Stored items from a collection:
• • •

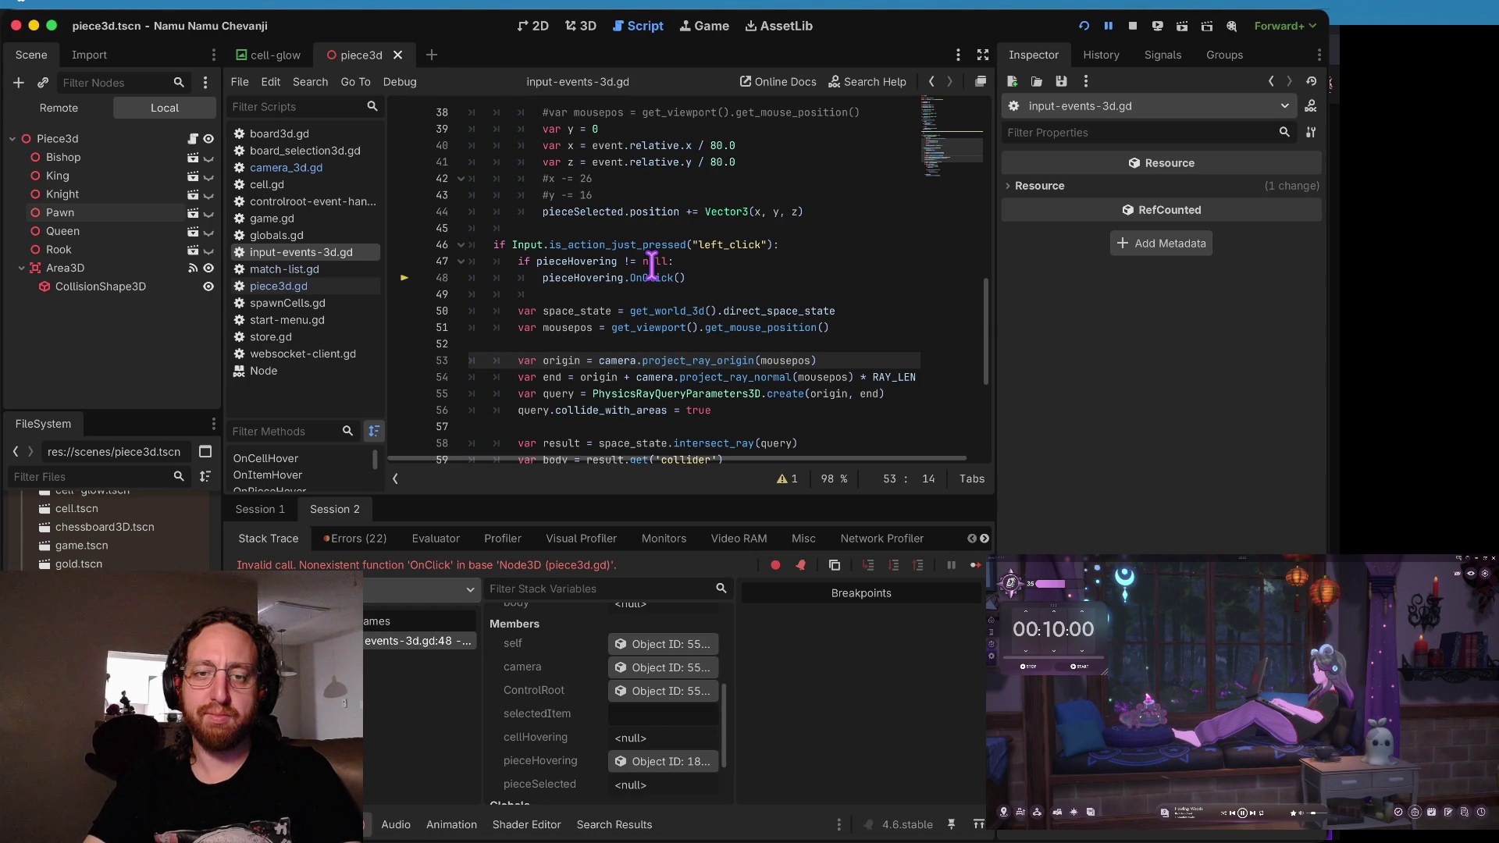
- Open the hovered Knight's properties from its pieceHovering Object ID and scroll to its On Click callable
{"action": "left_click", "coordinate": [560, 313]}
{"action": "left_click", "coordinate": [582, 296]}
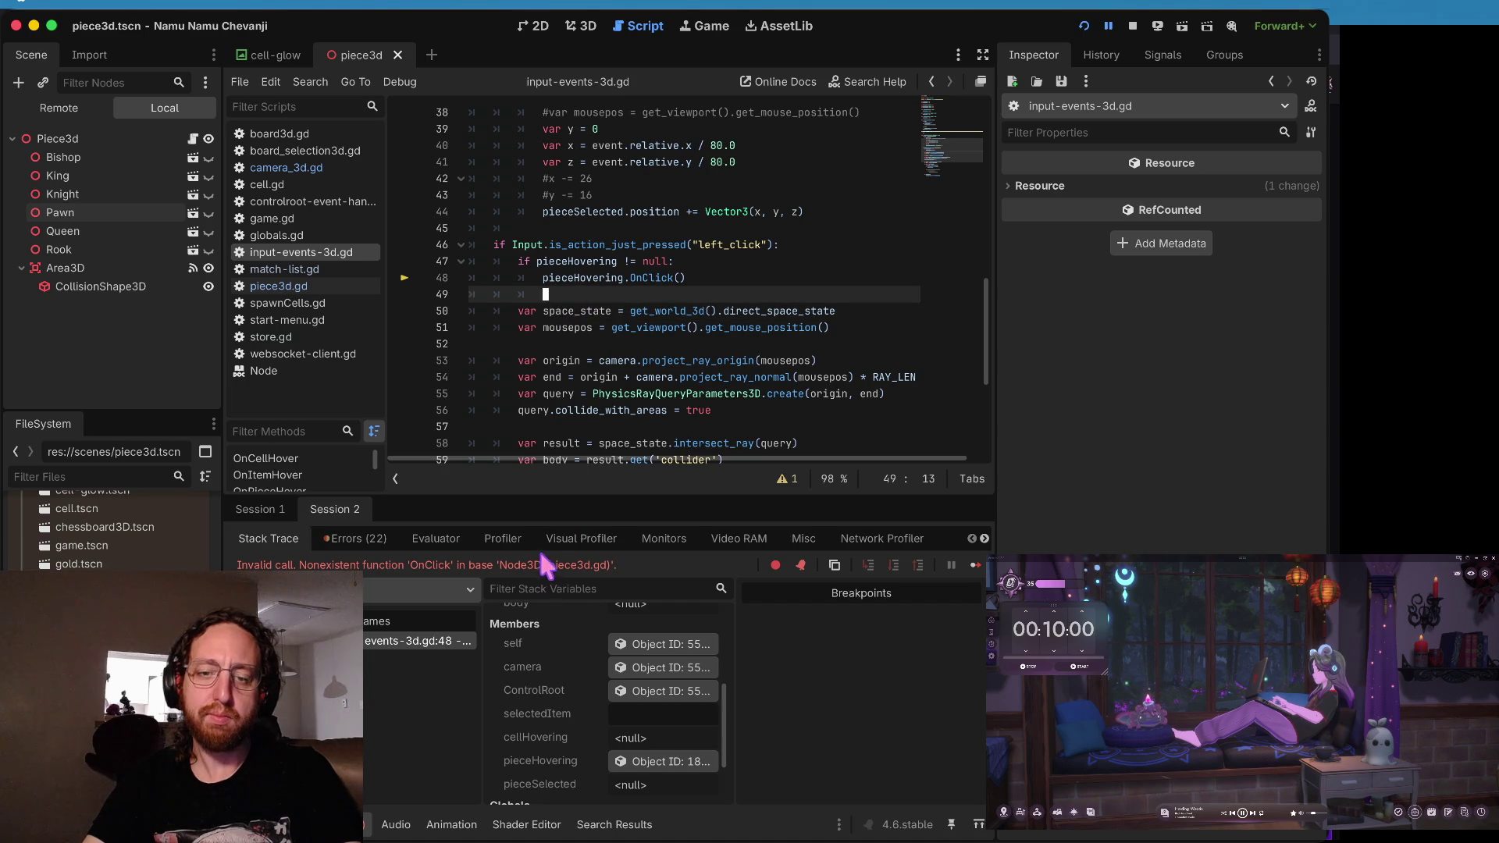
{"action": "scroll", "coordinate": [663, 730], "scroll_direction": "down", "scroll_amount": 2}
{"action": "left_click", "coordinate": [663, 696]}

• • •

> **Prompt**
Strip out the images, then output the records above word for word.

> **Reply**
- Open the hovered Knight's properties from its pieceHovering Object ID and scroll to its On Click callable
{"action": "left_click", "coordinate": [560, 313]}
{"action": "left_click", "coordinate": [582, 296]}
{"action": "scroll", "coordinate": [663, 730], "scroll_direction": "down", "scroll_amount": 2}
{"action": "left_click", "coordinate": [663, 696]}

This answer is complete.